Deloitte’un 44 ülkede 23.482 katılımcıyla gerçekleştirdiği “2025 Z (Gen Z) ve Y (Milenyum) Kuşağı Anketi, genç çalışan nesillerin kariyer beklentileri, değer yargıları ve işyerindeki mutluluk anlayışlarını gösterdi. Y kuşağı 1983–1994 arasında doğan nesli kapsarken, Gen Z ya da Z Kuşağı da 1995–2006 doğumluları kapsıyor.
Bu iki kuşak 2030 itibarıyla küresel iş gücünün yüzde 74’ünü oluşturacak ve iş dünyasının dönüşümünde belirleyici olacak.
Kariyer sadece yöneticilik değil
Z ve Y kuşakları için kariyer başarısı, geleneksel anlamda yöneticilik pozisyonlarına ulaşmakla direkt ilgili olmuyor. Öğrenme, gelişme ve anlamlı işler yapmak kariyer tanımlarında önde geliyor. Z Kuşağının sadece yüzde 6’sı liderlik pozisyonlarına ulaşmayı kariyer hedefi olarak görürken, bu durum da hırs eksikliğinden değil, iş-yaşam dengesi, beceri gelişimi ve iş tatmininden kaynaklanıyor.
Katılımcıların çoğu haftada en az bir kez kariyerlerini geliştirecek beceriler üzerinde çalıştığını belirtiyor.
Yöneticilerden beklentiler
Genç çalışanlar, yöneticilerinin ilham verici olmasını beklerken, mentorluk yapan, destekleyici ve sınır koymayı bilen liderler olmasını bekliyor. Deneyimler ise tam aksi şekilde yöneticilerin çoğunlukla yalnızca günlük iş takibiyle ilgilendiğini ortaya koyuyor. Bu durum da mentorluk açığı ve çalışan bağlılığında eksiklik oluşturuyor.
Yapay zeka hem yardımcı hem endişe kaynağı Katılımcıların yarısından fazlası yapay zekâ araçlarını işlerinde aktif olarak kullanıyor. Teknoloji, içerik üretimi, proje yönetimi ve veri analizi gibi birçok alanda fayda sağlıyor ancak iş kaybı ve temel seviyedeki pozisyonların da yok olması gibi endişeler yaratıyor.
Genç nesiller, teknik becerilerin yanında empati, liderlik gibi becerilerin gelecekte daha önemli olacağını öngörüyor.
Sadece para mutluluk getirmiyor
Z ve Y kuşaklarının iş yerinde mutluluğu sadece para ya da maddi güvenceyle alakalı olmuyor. Anlam yani yaptığı işin kişisel değerlerle örtüşmesi ile iyi olma yani mental sağlık ve iş-yaşam dengesi ile üçlü bir dengelenmeyle iş yerinde mutluluk yakalanıyor.
Bu kuşaklar için iş sadece geçim kaynağı olmazken, kimliklerinin de bir parçası olarak görülüyor. İşlerinden anlam çıkaramayanların dörtte biri iş değiştirirken, yüzde 40’ı değerleriyle uyuşmayan işleri ya da işverenleri reddediyor.

**Verilen Bilgiler**

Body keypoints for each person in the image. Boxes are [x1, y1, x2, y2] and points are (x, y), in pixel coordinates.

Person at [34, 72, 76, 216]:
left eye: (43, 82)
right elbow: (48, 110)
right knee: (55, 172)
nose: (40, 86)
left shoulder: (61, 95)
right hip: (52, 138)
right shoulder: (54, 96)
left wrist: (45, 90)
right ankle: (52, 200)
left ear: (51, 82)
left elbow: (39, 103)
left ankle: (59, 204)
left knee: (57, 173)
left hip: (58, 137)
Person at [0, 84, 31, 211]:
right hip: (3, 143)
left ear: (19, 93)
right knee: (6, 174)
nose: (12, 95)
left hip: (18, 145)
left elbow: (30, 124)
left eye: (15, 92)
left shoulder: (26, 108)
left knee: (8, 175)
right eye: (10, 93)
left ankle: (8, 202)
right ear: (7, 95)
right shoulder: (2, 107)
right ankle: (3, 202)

**Yapılacak İş**
Z ve Y kuşakları üzerine olan metinde "Kariyer sadece yöneticilik" sözlerinden başlayıp "iş tatmininden kaynaklanıyor." sözlerine kadar inen bölümün tamamını değiştirmeden kopyalayın.

**Alıştırma Çıktısı**
Kariyer sadece yöneticilik değil
Z ve Y kuşakları için kariyer başarısı, geleneksel anlamda yöneticilik pozisyonlarına ulaşmakla direkt ilgili olmuyor. Öğrenme, gelişme ve anlamlı işler yapmak kariyer tanımlarında önde geliyor. Z Kuşağının sadece yüzde 6’sı liderlik pozisyonlarına ulaşmayı kariyer hedefi olarak görürken, bu durum da hırs eksikliğinden değil, iş-yaşam dengesi, beceri gelişimi ve iş tatmininden kaynaklanıyor.